HG: One of the biggest things I’ve personally seen is little old ladies that organize and cheer-lead for certain politicians and they think, “Oh they are the greatest and they’re going to go to Texas and represent us.” And then being in Austin and having people who’ve worked in the Capitol and keeping an ear to the ground, I tell people, “No, that politician is just not a good person. They’re not who you think they are.” That person is in Austin partying, and first of all not a Christian like they think – which is fine; we don’t care – but it is just the hypocrisy of representing themselves one way to their constituents and then acting a totally different way, filing bills that aren’t consistent with things they’ve said they’d do.”

JB: “The party realignment has been fascinating…I grew up in Minnesota where JFK and FDR Democrats are still campaigning on that, and the voters are still voting for the Democrats because FDR saved the farm. It’s fascinating to look at Texas in that light. You have a number of good JFK Democrats who would be aghast at what the people they are voting for are doing up here, and you have a much larger number of the modern Republican coalition that would be aghast to see what their Republicans are doing once they get to office, policy wise and otherwise.”

RGR: In a Fort Bend County speech to the Faith and Freedom Coalition in 2012, Hannah Giles told the gathering to stop supporting “progressive Republicans” and instead “use your time, your talents and your treasurers to disrupt the narratives that are ruining this country.” Who are the progressive Republicans?

HG: I don’t even know.
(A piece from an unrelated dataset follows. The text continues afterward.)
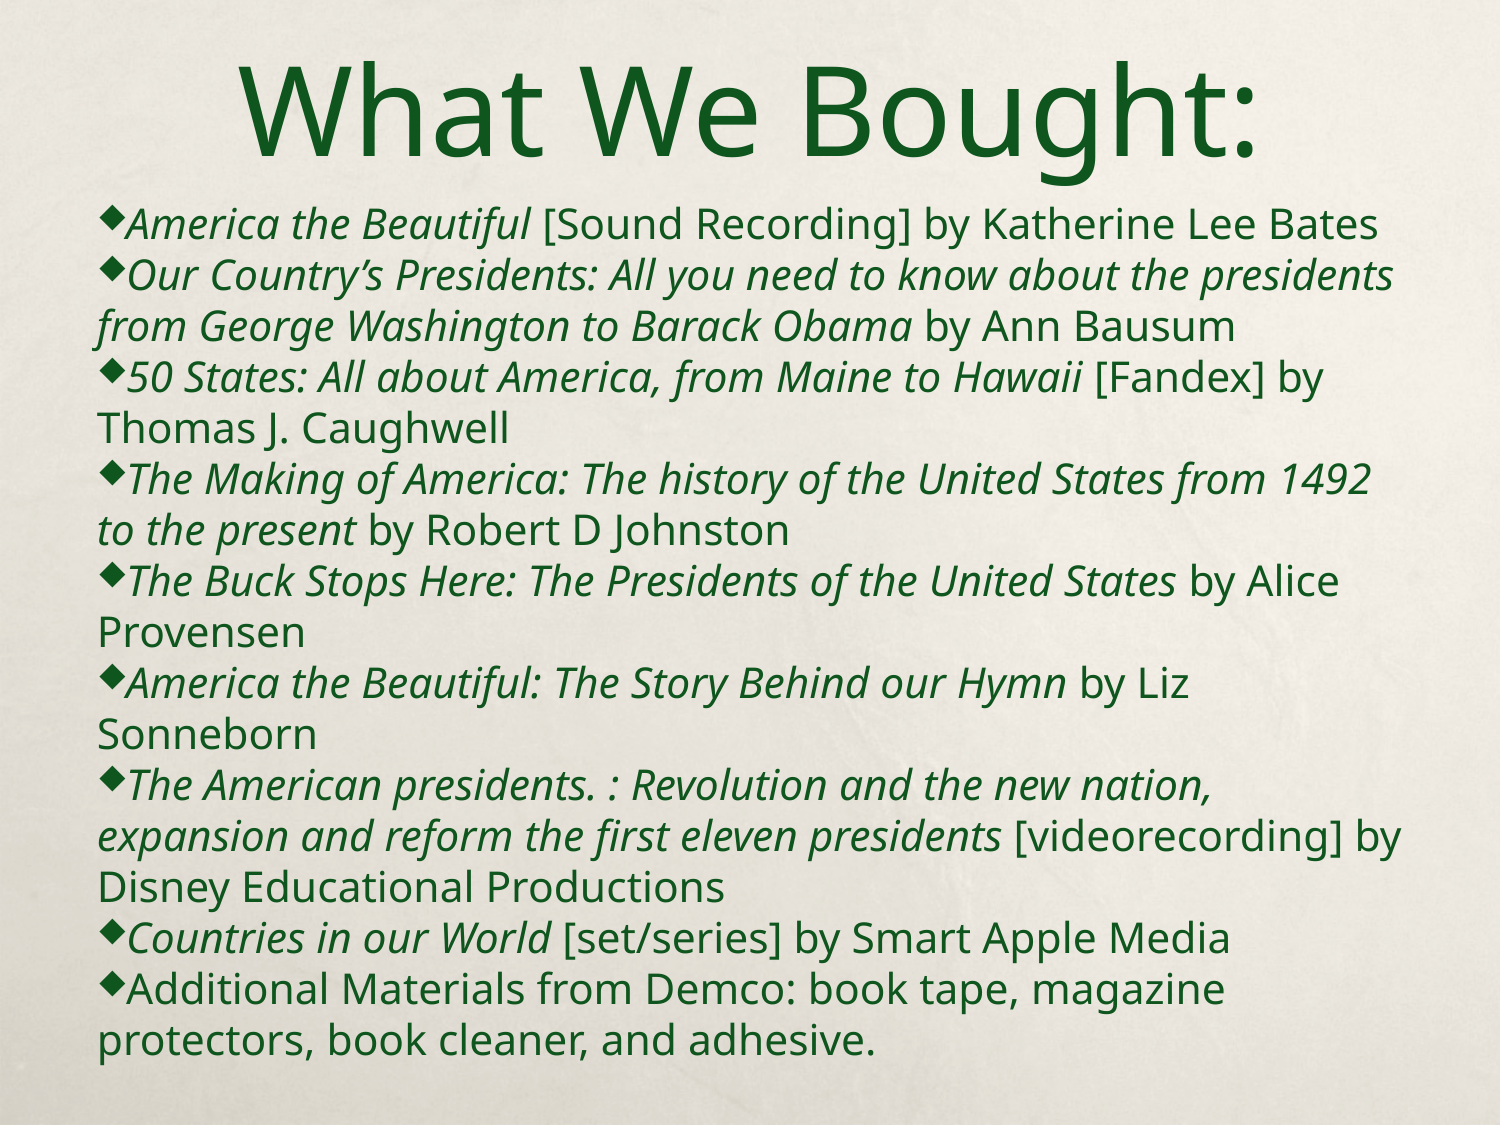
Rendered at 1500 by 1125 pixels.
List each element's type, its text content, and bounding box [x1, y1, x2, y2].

list America the Beautiful [Sound Recording] by Katherine Lee Bates Our Country’s Presidents: All you need to know about the presidents from George Washington to Barack Obama by Ann Bausum 50 States: All about America, from Maine to Hawaii [Fandex] by Thomas J. Caughwell The Making of America: The history of the United States from 1492 to the present by Robert D Johnston The Buck Stops Here: The Presidents of the United States by Alice Provensen America the Beautiful: The Story Behind our Hymn by Liz Sonneborn The American presidents. : Revolution and the new nation, expansion and reform the first eleven presidents [videorecording] by Disney Educational Productions Countries in our World [set/series] by Smart Apple Media Additional Materials from Demco: book tape, magazine protectors, book cleaner, and adhesive. [81, 189, 1419, 1093]
title What We Bought: [81, 40, 1419, 189]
Was that 2012 or 2010?

RGR: Is “progressive Republicans” just another way to say Republicans in Name Only, RINOs?

HG: What I was trying t explain or get people fired up about is they are all, “Rah, rah, Republicans are doing what’s right!” And I’m, No, not necessarily. I look at both parties as a political class. I don’t see a lot of difference between Republicans and Democrats now that I see what’s going on at the Capitol.”

RGR: One of the things the folks at the Capitol worry about and one of the things that undermined the credibility of your ACORN investigation was that it was selectively edited video with things taken out of context, the timeline changed. Can you assure these folks at the Texas Capitol that’s not going to happen here?

HG: That’s one of the reasons I don’t work with James any more. James is a friend and I wish him well. That’s one thing at Phoenix that we’ve tried to get away from. That’s why I haven’t been in the news for a while. We’ve worked on serious investigations. Sometimes the assumptions we’ve made or the hypothesis we’ve made about a project don’t pan out. You don’t publish it. That’s what we’re excited about with this project because we think we will get to go to all the next levels. That’s why the story broke the way it did. We had basically wrapped up our undercover section of the process and we were doing follow ups.